When at last Rubin performs with the school orchestra at their concert, the pace quickens and the mischief ramps up as a group of waltzing cats appears. Delightful depictions of cats crowd the pages—sometimes nearly every inch—with their leaping, dancing and singing, and soon everyone gets “caught in the whirlwind of Rubin’s sound, flying.”

Ezra Jack Keats Award winner Gracey Zhang (Lala’s Words) fills the illustrations of When Rubin Plays with vivid colors: plenty of scarlets, blues and greens, as well as backgrounds of vibrant yellow and orange. There is an infectious energy to Zhang’s loose lines, particularly the hand-­lettered “eeeeiiii” sounds of Rubin’s violin.
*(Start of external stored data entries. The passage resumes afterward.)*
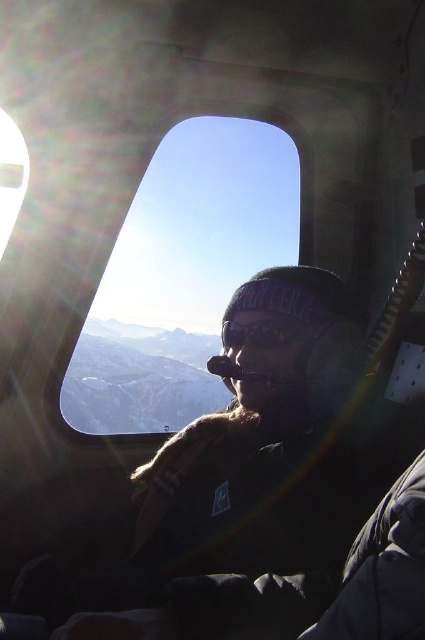
Is transparent glass window at center positioned behind matte black goggles at center?

Yes.

Is transparent glass window at center to the right of matte black goggles at center from the viewer's perspective?

In fact, transparent glass window at center is to the left of matte black goggles at center.

The width and height of the screenshot is (425, 640). Describe the element at coordinates (181, 275) in the screenshot. I see `transparent glass window at center` at that location.

This screenshot has height=640, width=425. Find the location of `transparent glass window at center`. transparent glass window at center is located at coordinates (181, 275).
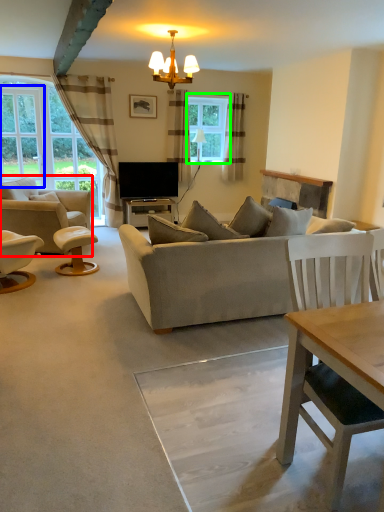
Question: Which object is the farthest from chair (highlighted by a red box)? Choose among these: window screen (highlighted by a blue box) or window (highlighted by a green box).

Choices:
 (A) window screen
 (B) window

Answer: (B)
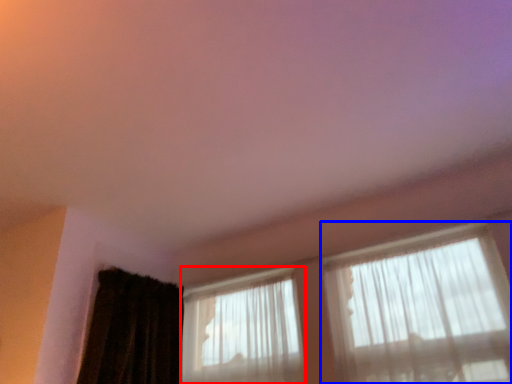
Question: Which of the following is the farthest to the observer, window (highlighted by a red box) or window (highlighted by a blue box)?

Choices:
 (A) window
 (B) window

Answer: (A)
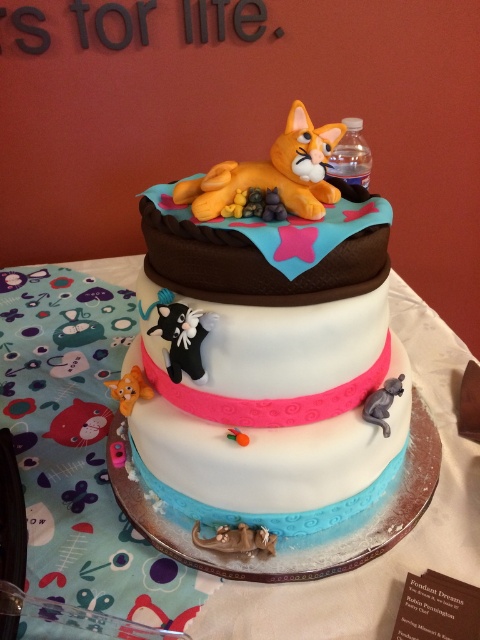
Question: Among these points, which one is farthest from the camera?

Choices:
 (A) (177, 337)
 (B) (300, 189)
 (C) (386, 396)

Answer: (B)

Question: Observing the image, what is the correct spatial positioning of matte white cake at center in reference to white fabric tablecloth at center?

Choices:
 (A) below
 (B) above

Answer: (B)

Question: Is matte white cake at center to the left of matte gray cat at lower right from the viewer's perspective?

Choices:
 (A) yes
 (B) no

Answer: (A)

Question: Which point appears farthest from the camera in this image?

Choices:
 (A) (373, 406)
 (B) (106, 273)
 (C) (216, 168)
 (D) (165, 321)

Answer: (B)

Question: From the image, what is the correct spatial relationship of white fabric tablecloth at center in relation to black plush cat at center?

Choices:
 (A) right
 (B) left

Answer: (A)

Question: Which of the following is the closest to the observer?

Choices:
 (A) (80, 400)
 (B) (292, 140)
 (C) (384, 404)
 (D) (201, 321)

Answer: (D)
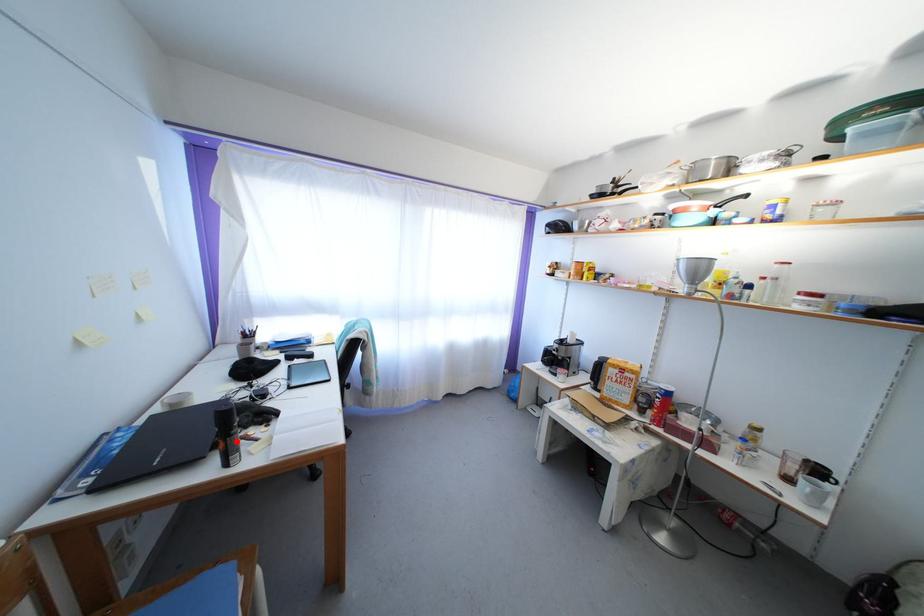
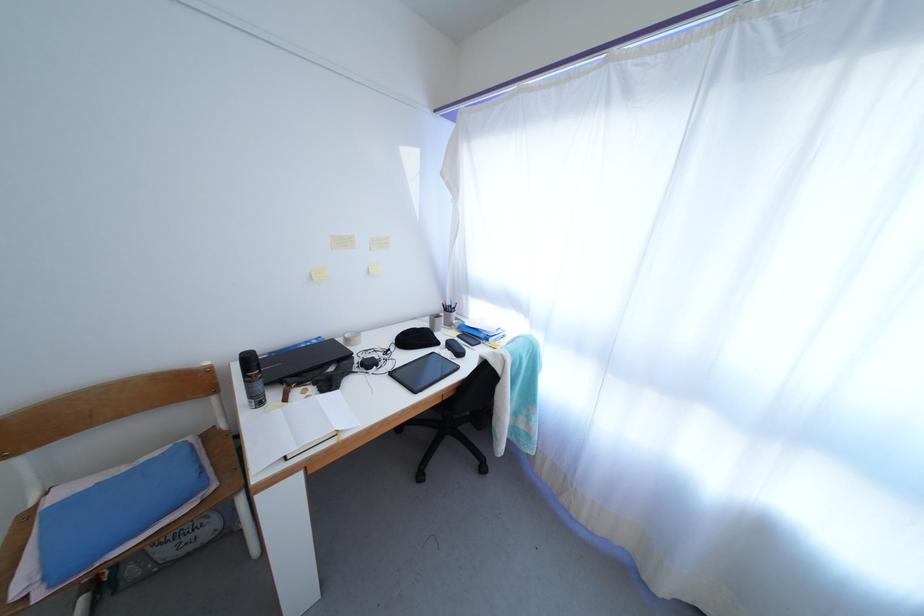
Find the pixel in the second image that matches the highlighted location in the first image.

(250, 387)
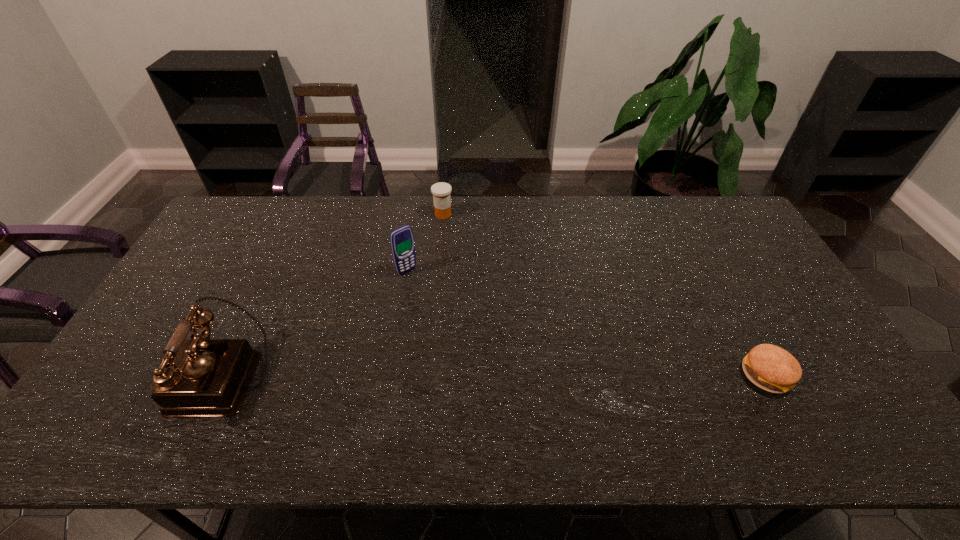
Find the location of a particular element. This screenshot has height=540, width=960. vacant area situated on the dial of the tallest object is located at coordinates (134, 377).

You are a GUI agent. You are given a task and a screenshot of the screen. Output one action in this format:
    pyautogui.click(x=<x>, y=<y>)
    Task: Click on the blank space located 0.260m on the back of the rightmost object
    The width and height of the screenshot is (960, 540).
    Given the screenshot: What is the action you would take?
    pyautogui.click(x=718, y=284)

Identify the location of vacant space located 0.340m on the label of the medicine. This screenshot has height=540, width=960. (490, 281).

This screenshot has height=540, width=960. What are the coordinates of `free spot located 0.270m on the label of the medicine` in the screenshot? It's located at (479, 267).

The width and height of the screenshot is (960, 540). Find the location of `vacant space located 0.250m on the label of the medicine`. vacant space located 0.250m on the label of the medicine is located at coordinates point(477,263).

Locate an element on the screen. vacant space situated on the front-facing side of the third shortest object is located at coordinates (482, 345).

I want to click on blank space located on the front-facing side of the third shortest object, so click(x=489, y=352).

Locate an element on the screen. vacant space situated on the front-facing side of the third shortest object is located at coordinates (433, 296).

Find the location of a particular element. The image size is (960, 540). object that is at the far edge is located at coordinates (441, 191).

Identify the location of telephone that is positioned at the near edge. (199, 377).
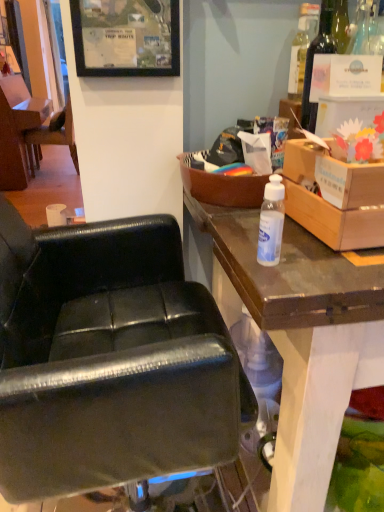
Locate an element on the screen. This screenshot has height=512, width=384. transparent plastic bottle at center, the first bottle in the front-to-back sequence is located at coordinates (271, 222).

Image resolution: width=384 pixels, height=512 pixels. What are the coordinates of `brown wooden box at upper right, which is the 2th box in right-to-left order` in the screenshot? It's located at (221, 186).

In order to face brown wooden box at upper right, which is the first box in left-to-right order, should I rotate leftwards or rightwards?

You should rotate right by 5.700 degrees.

This screenshot has height=512, width=384. What do you see at coordinates (11, 150) in the screenshot?
I see `black leather chair at left, which is the second chair in right-to-left order` at bounding box center [11, 150].

Where is `transparent plastic bottle at center, the second bottle viewed from the right`? This screenshot has height=512, width=384. transparent plastic bottle at center, the second bottle viewed from the right is located at coordinates (271, 222).

Can you confirm if transparent plastic bottle at center, the 2th bottle positioned from the top, is smaller than cardboard box at upper right, the second box from the left?

Yes, transparent plastic bottle at center, the 2th bottle positioned from the top, is smaller than cardboard box at upper right, the second box from the left.

From a real-world perspective, is transparent plastic bottle at center, which is counted as the second bottle, starting from the back, above or below cardboard box at upper right, the second box from the left?

From a real-world perspective, transparent plastic bottle at center, which is counted as the second bottle, starting from the back, is physically below cardboard box at upper right, the second box from the left.

Is transparent plastic bottle at center, the first bottle in the front-to-back sequence, outside of cardboard box at upper right, the second box from the left?

transparent plastic bottle at center, the first bottle in the front-to-back sequence, is positioned outside cardboard box at upper right, the second box from the left.

Is transparent plastic bottle at center, the second bottle viewed from the right, beside cardboard box at upper right, the second box from the left?

No, transparent plastic bottle at center, the second bottle viewed from the right, is not making contact with cardboard box at upper right, the second box from the left.

Considering their positions, is black leather chair at left, the second chair when ordered from front to back, located in front of or behind translucent plastic bottle at upper right, the second bottle ordered from the bottom?

In the image, black leather chair at left, the second chair when ordered from front to back, appears behind translucent plastic bottle at upper right, the second bottle ordered from the bottom.

From the image's perspective, which object appears higher, black leather chair at left, which appears as the first chair when viewed from the left, or translucent plastic bottle at upper right, which is the 1th bottle from top to bottom?

black leather chair at left, which appears as the first chair when viewed from the left, from the image's perspective.

Is black leather chair at left, the second chair when ordered from front to back, oriented away from translucent plastic bottle at upper right, acting as the 2th bottle starting from the front?

That's not correct — black leather chair at left, the second chair when ordered from front to back, is not looking away from translucent plastic bottle at upper right, acting as the 2th bottle starting from the front.

Does black leather chair at left, the second chair when ordered from front to back, have a greater width compared to translucent plastic bottle at upper right, the first bottle in the right-to-left sequence?

Yes, black leather chair at left, the second chair when ordered from front to back, is wider than translucent plastic bottle at upper right, the first bottle in the right-to-left sequence.

Would you say black leather chair at left, the first chair when ordered from top to bottom, is outside cardboard box at upper right, the first box positioned from the right?

Yes, black leather chair at left, the first chair when ordered from top to bottom, is outside of cardboard box at upper right, the first box positioned from the right.

Is black leather chair at left, which is counted as the 1th chair, starting from the back, not near cardboard box at upper right, the second box from the left?

Yes, black leather chair at left, which is counted as the 1th chair, starting from the back, and cardboard box at upper right, the second box from the left, are quite far apart.

Considering the sizes of black leather chair at left, the first chair when ordered from top to bottom, and cardboard box at upper right, the second box from the left, in the image, is black leather chair at left, the first chair when ordered from top to bottom, bigger or smaller than cardboard box at upper right, the second box from the left,?

In the image, black leather chair at left, the first chair when ordered from top to bottom, appears to be larger than cardboard box at upper right, the second box from the left.

From the image's perspective, between black leather chair at left, the 2th chair positioned from the bottom, and cardboard box at upper right, the first box positioned from the right, which one is located above?

black leather chair at left, the 2th chair positioned from the bottom, is shown above in the image.

Considering the sizes of transparent plastic bottle at center, which ranks as the 1th bottle in left-to-right order, and black leather chair at center, the 2th chair from the back, in the image, is transparent plastic bottle at center, which ranks as the 1th bottle in left-to-right order, taller or shorter than black leather chair at center, the 2th chair from the back,?

Considering their sizes, transparent plastic bottle at center, which ranks as the 1th bottle in left-to-right order, has less height than black leather chair at center, the 2th chair from the back.

Is transparent plastic bottle at center, which ranks as the 1th bottle in left-to-right order, wider or thinner than black leather chair at center, positioned as the 1th chair in front-to-back order?

In the image, transparent plastic bottle at center, which ranks as the 1th bottle in left-to-right order, appears to be more narrow than black leather chair at center, positioned as the 1th chair in front-to-back order.

Would you say transparent plastic bottle at center, the 2th bottle positioned from the top, is a long distance from black leather chair at center, positioned as the 1th chair in front-to-back order?

transparent plastic bottle at center, the 2th bottle positioned from the top, is near black leather chair at center, positioned as the 1th chair in front-to-back order, not far away.

From a real-world perspective, is black leather chair at center, positioned as the 1th chair in front-to-back order, on top of brown wooden box at upper right, which is the 2th box in right-to-left order?

No, from a real-world perspective, black leather chair at center, positioned as the 1th chair in front-to-back order, is not over brown wooden box at upper right, which is the 2th box in right-to-left order

Is black leather chair at center, positioned as the 1th chair in front-to-back order, placed right next to brown wooden box at upper right, which is the first box in left-to-right order?

black leather chair at center, positioned as the 1th chair in front-to-back order, and brown wooden box at upper right, which is the first box in left-to-right order, are clearly separated.

Is black leather chair at center, the second chair when ordered from top to bottom, positioned with its back to brown wooden box at upper right, which is the 2th box in right-to-left order?

No.

How many degrees apart are the facing directions of black leather chair at center, the 2th chair from the back, and transparent plastic bottle at center, the second bottle viewed from the right?

There is a 0.00505-degree angle between the facing directions of black leather chair at center, the 2th chair from the back, and transparent plastic bottle at center, the second bottle viewed from the right.

Which object is closer to the camera, black leather chair at center, the 2th chair from the back, or transparent plastic bottle at center, which is counted as the second bottle, starting from the back?

black leather chair at center, the 2th chair from the back, is more forward.

Identify the location of the 1st bottle counting from the right side of the black leather chair at center, placed as the first chair when sorted from right to left. (271, 222).

Based on the photo, which is correct: black leather chair at center, which is the first chair from bottom to top, is inside transparent plastic bottle at center, the first bottle in the front-to-back sequence, or outside of it?

The correct answer is: outside.

What's the angular difference between brown wooden box at upper right, which is the first box in left-to-right order, and black leather chair at center, placed as the first chair when sorted from right to left,'s facing directions?

The angle between the facing direction of brown wooden box at upper right, which is the first box in left-to-right order, and the facing direction of black leather chair at center, placed as the first chair when sorted from right to left, is 0.000543 degrees.

Is the surface of brown wooden box at upper right, which is the 2th box in right-to-left order, in direct contact with black leather chair at center, positioned as the 1th chair in front-to-back order?

No, brown wooden box at upper right, which is the 2th box in right-to-left order, is not making contact with black leather chair at center, positioned as the 1th chair in front-to-back order.

Does brown wooden box at upper right, which is the 2th box in right-to-left order, have a larger size compared to black leather chair at center, the second chair when ordered from top to bottom?

Actually, brown wooden box at upper right, which is the 2th box in right-to-left order, might be smaller than black leather chair at center, the second chair when ordered from top to bottom.

Can you confirm if brown wooden box at upper right, which is the first box in left-to-right order, is thinner than black leather chair at center, positioned as the 1th chair in front-to-back order?

Yes, brown wooden box at upper right, which is the first box in left-to-right order, is thinner than black leather chair at center, positioned as the 1th chair in front-to-back order.

I want to click on bottle below the cardboard box at upper right, the first box positioned from the right (from the image's perspective), so click(x=271, y=222).

Identify the location of the 1st bottle in front of the black leather chair at left, the second chair when ordered from front to back. The height and width of the screenshot is (512, 384). (312, 62).

Based on their spatial positions, is brown wooden box at upper right, which is the first box in left-to-right order, or black leather chair at center, the 2th chair from the back, closer to translucent plastic bottle at upper right, the second bottle from the left?

brown wooden box at upper right, which is the first box in left-to-right order, lies closer to translucent plastic bottle at upper right, the second bottle from the left, than the other object.

Looking at the image, which one is located further to black leather chair at left, which is counted as the 1th chair, starting from the back, transparent plastic bottle at center, the 2th bottle positioned from the top, or black leather chair at center, the 2th chair from the back?

Based on the image, transparent plastic bottle at center, the 2th bottle positioned from the top, appears to be further to black leather chair at left, which is counted as the 1th chair, starting from the back.

When comparing their distances from black leather chair at left, which is counted as the 1th chair, starting from the back, does translucent plastic bottle at upper right, the second bottle from the left, or black leather chair at center, which is the first chair from bottom to top, seem further?

Among the two, translucent plastic bottle at upper right, the second bottle from the left, is located further to black leather chair at left, which is counted as the 1th chair, starting from the back.

Considering their positions, is transparent plastic bottle at center, which ranks as the 1th bottle in left-to-right order, positioned further to cardboard box at upper right, the second box from the left, than black matte picture frame at upper center?

black matte picture frame at upper center is positioned further to the anchor cardboard box at upper right, the second box from the left.

Looking at this image, when comparing their distances from black leather chair at center, placed as the first chair when sorted from right to left, does transparent plastic bottle at center, the first bottle in the front-to-back sequence, or black matte picture frame at upper center seem closer?

transparent plastic bottle at center, the first bottle in the front-to-back sequence, is positioned closer to the anchor black leather chair at center, placed as the first chair when sorted from right to left.

Based on their spatial positions, is brown wooden box at upper right, which is the first box in left-to-right order, or black leather chair at center, the 2th chair from the back, closer to transparent plastic bottle at center, the second bottle viewed from the right?

brown wooden box at upper right, which is the first box in left-to-right order.

Based on their spatial positions, is cardboard box at upper right, the second box from the left, or transparent plastic bottle at center, the first bottle in the front-to-back sequence, closer to brown wooden box at upper right, which is the first box in left-to-right order?

Among the two, cardboard box at upper right, the second box from the left, is located nearer to brown wooden box at upper right, which is the first box in left-to-right order.

Based on the photo, from the image, which object appears to be nearer to black matte picture frame at upper center, translucent plastic bottle at upper right, acting as the 1th bottle starting from the back, or black leather chair at left, the 2th chair positioned from the bottom?

Among the two, translucent plastic bottle at upper right, acting as the 1th bottle starting from the back, is located nearer to black matte picture frame at upper center.

Where is `box located between cardboard box at upper right, the first box positioned from the right, and black leather chair at left, which is the second chair in right-to-left order, in the depth direction`? Image resolution: width=384 pixels, height=512 pixels. box located between cardboard box at upper right, the first box positioned from the right, and black leather chair at left, which is the second chair in right-to-left order, in the depth direction is located at coordinates (221, 186).

I want to click on bottle between cardboard box at upper right, the first box positioned from the right, and black leather chair at left, the second chair when ordered from front to back, in the front-back direction, so click(312, 62).

Locate an element on the screen. The width and height of the screenshot is (384, 512). box between black matte picture frame at upper center and translucent plastic bottle at upper right, acting as the 1th bottle starting from the back is located at coordinates pos(221,186).

I want to click on box positioned between transparent plastic bottle at center, which ranks as the 1th bottle in left-to-right order, and brown wooden box at upper right, which is the 2th box in right-to-left order, from near to far, so click(334, 175).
Zhang states in her author’s note that she was inspired to set her story in Santa Ana de Velasco, Bolivia, after learning about the rich tradition of baroque classical music in the Chiquitos Province and its former mission towns. As a tale about the joys of creating music, When Rubin Plays lands a triumphant ending.

Gracey Zhang fills the illustrations of When Rubin Plays with vivid colors and an infectious energy that crescendos throughout a triumphant tale about the joys of creating music.